[Records — start]

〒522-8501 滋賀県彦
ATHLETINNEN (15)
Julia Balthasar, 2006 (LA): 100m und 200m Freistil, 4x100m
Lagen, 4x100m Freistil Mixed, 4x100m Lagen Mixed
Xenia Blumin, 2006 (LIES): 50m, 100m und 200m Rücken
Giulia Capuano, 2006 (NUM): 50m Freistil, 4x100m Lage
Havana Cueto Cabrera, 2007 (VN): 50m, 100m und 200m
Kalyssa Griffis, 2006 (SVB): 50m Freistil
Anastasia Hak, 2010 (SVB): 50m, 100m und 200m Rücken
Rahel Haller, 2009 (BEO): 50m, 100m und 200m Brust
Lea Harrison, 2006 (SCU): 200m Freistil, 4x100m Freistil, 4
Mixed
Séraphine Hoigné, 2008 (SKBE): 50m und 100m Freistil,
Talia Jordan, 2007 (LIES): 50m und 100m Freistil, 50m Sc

[Records — finish]
[Records — start]

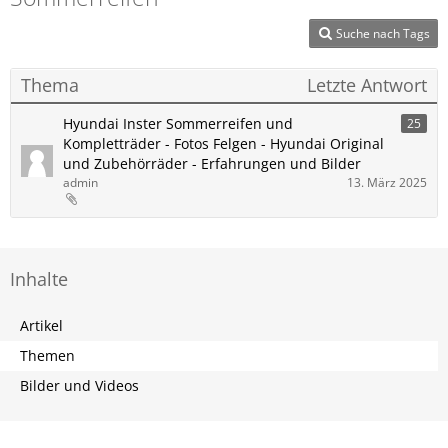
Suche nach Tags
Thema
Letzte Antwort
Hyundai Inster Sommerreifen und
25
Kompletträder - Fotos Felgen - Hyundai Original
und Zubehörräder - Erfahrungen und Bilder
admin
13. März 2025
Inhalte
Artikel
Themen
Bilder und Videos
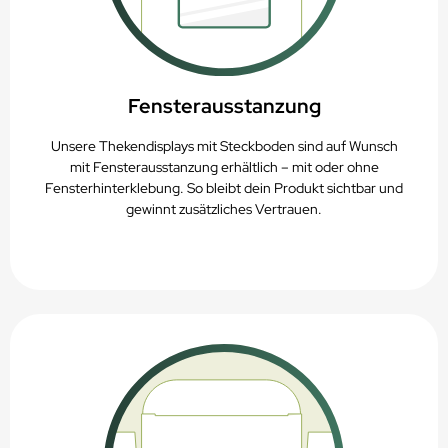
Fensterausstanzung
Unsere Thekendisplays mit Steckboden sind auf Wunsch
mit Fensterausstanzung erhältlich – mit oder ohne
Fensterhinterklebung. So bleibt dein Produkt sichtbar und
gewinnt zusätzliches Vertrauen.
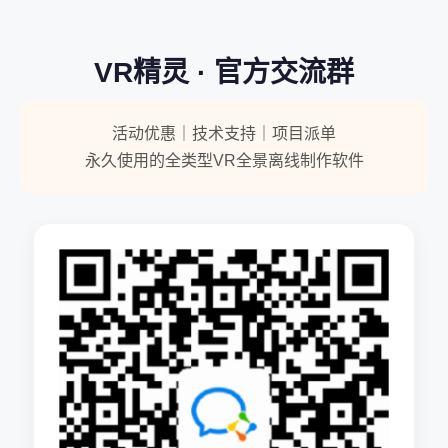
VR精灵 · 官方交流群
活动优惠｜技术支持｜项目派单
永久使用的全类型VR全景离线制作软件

[Records — finish]
[Records — start]

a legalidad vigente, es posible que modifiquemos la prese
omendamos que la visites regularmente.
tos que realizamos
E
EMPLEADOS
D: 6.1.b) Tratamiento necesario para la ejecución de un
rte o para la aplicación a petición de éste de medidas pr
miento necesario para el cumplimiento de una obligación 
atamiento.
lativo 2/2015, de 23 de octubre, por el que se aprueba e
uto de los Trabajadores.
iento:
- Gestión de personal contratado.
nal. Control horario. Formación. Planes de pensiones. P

[Records — finish]

Copy word for word the lines from the one containing "a legalidad vigente, es" through the one containing "nal. Control horario.", including both.

▶ [Result]:
a legalidad vigente, es posible que modifiquemos la prese
omendamos que la visites regularmente.
tos que realizamos
E
EMPLEADOS
D: 6.1.b) Tratamiento necesario para la ejecución de un
rte o para la aplicación a petición de éste de medidas pr
miento necesario para el cumplimiento de una obligación 
atamiento.
lativo 2/2015, de 23 de octubre, por el que se aprueba e
uto de los Trabajadores.
iento:
- Gestión de personal contratado.
nal. Control horario. Formación. Planes de pensiones. P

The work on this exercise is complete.